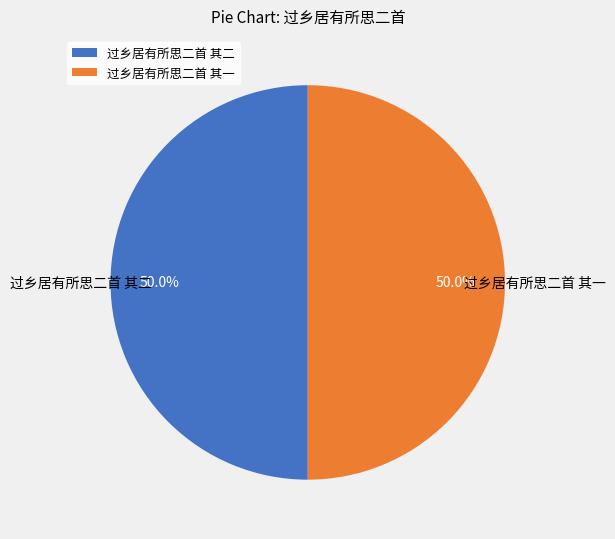

What is the ratio of the value at 过乡居有所思二首 其二 to the value at 过乡居有所思二首 其一?

1.0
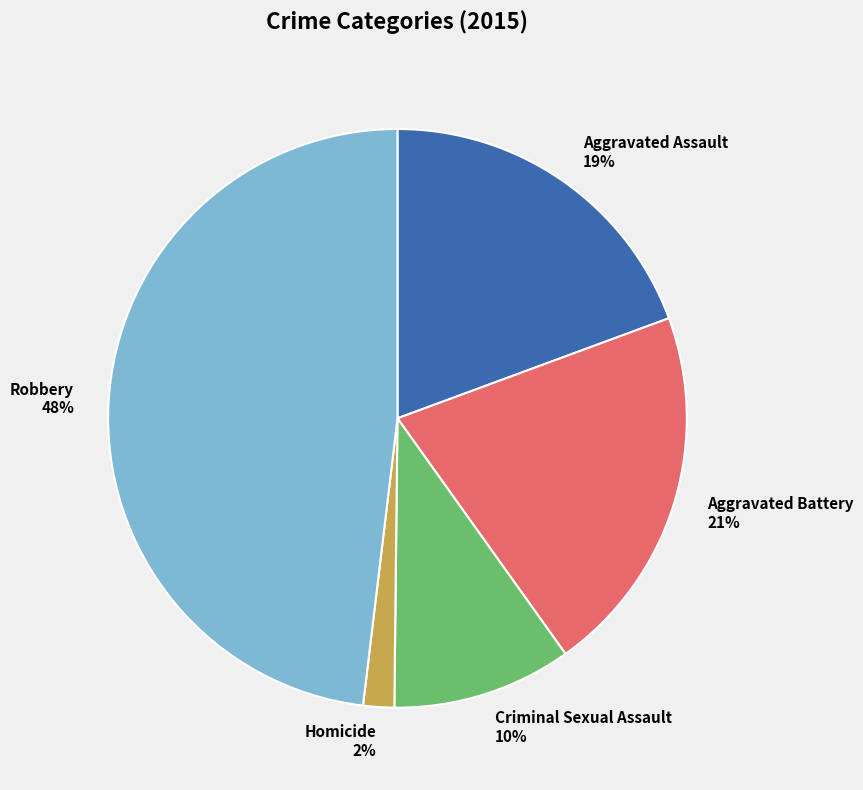

To the nearest percent, what is the combined percentage of Homicide and Aggravated Assault?

21%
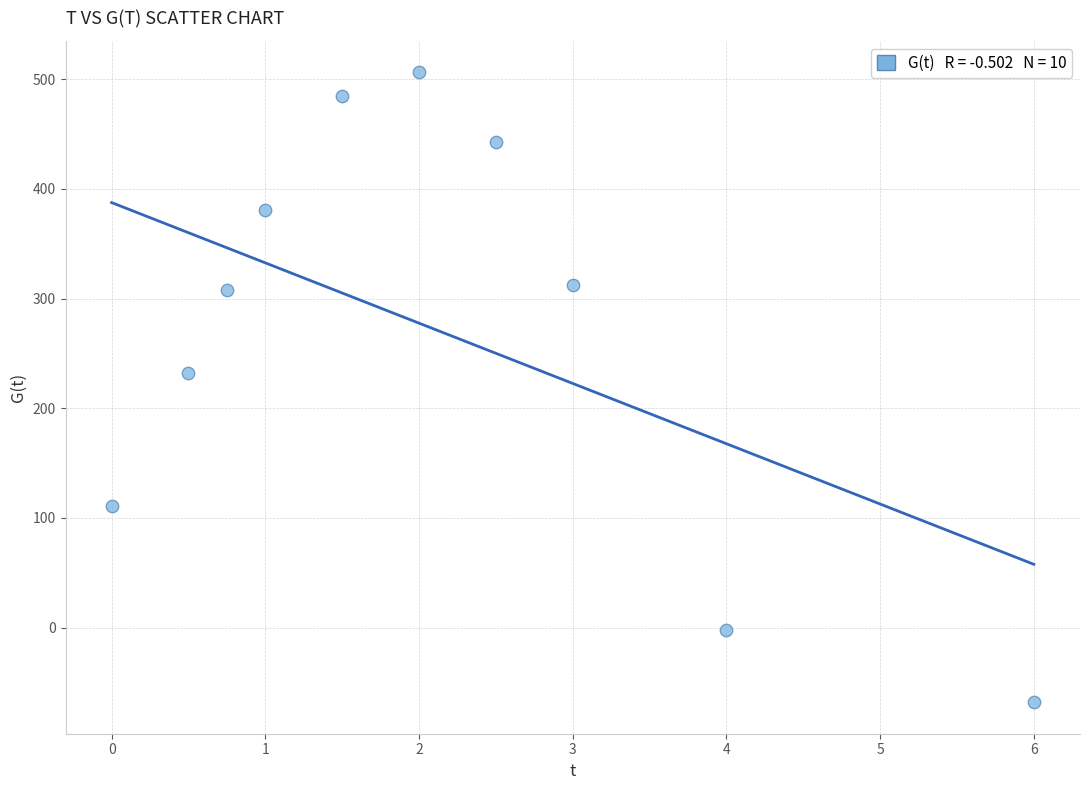

What Y value in the scatter plot is closest to 219?

231.7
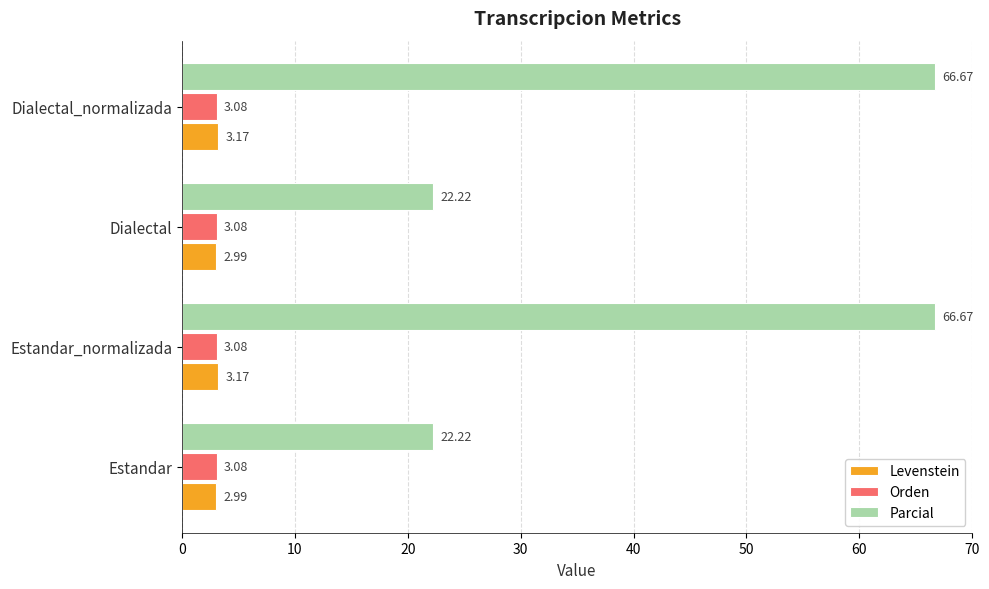

What is the minimum value for Parcial?

22.2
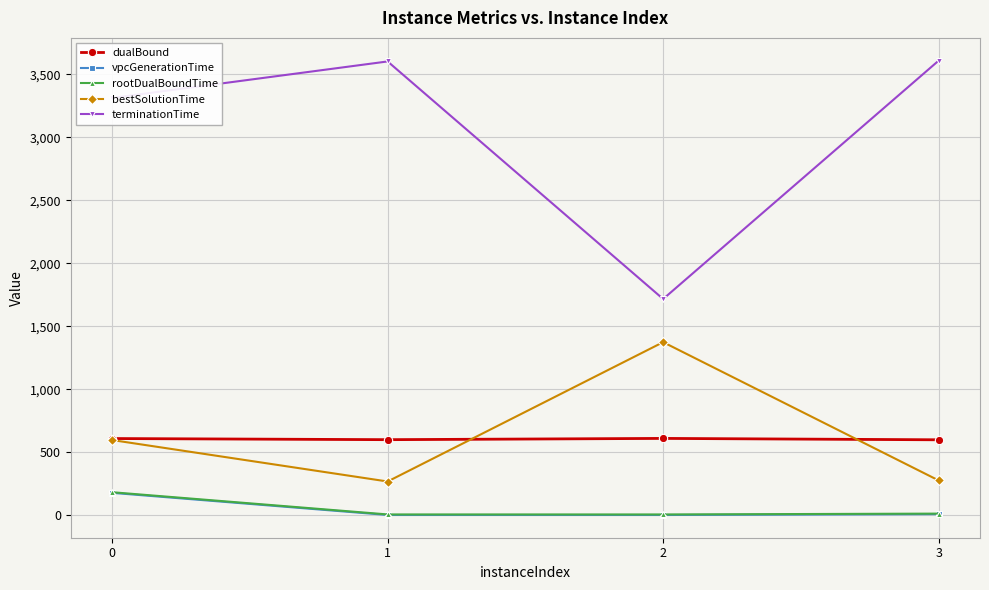

What is the difference between the rootDualBoundTime values at 2 and 1?

0.1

::::

Task
Can you quote every entry above word for word, without the pictures?

Response for this exercise
What is the ratio of the value at 过乡居有所思二首 其二 to the value at 过乡居有所思二首 其一?

1.0

To the nearest percent, what is the combined percentage of Homicide and Aggravated Assault?

21%

What Y value in the scatter plot is closest to 219?

231.7

What is the minimum value for Parcial?

22.2

What is the difference between the rootDualBoundTime values at 2 and 1?

0.1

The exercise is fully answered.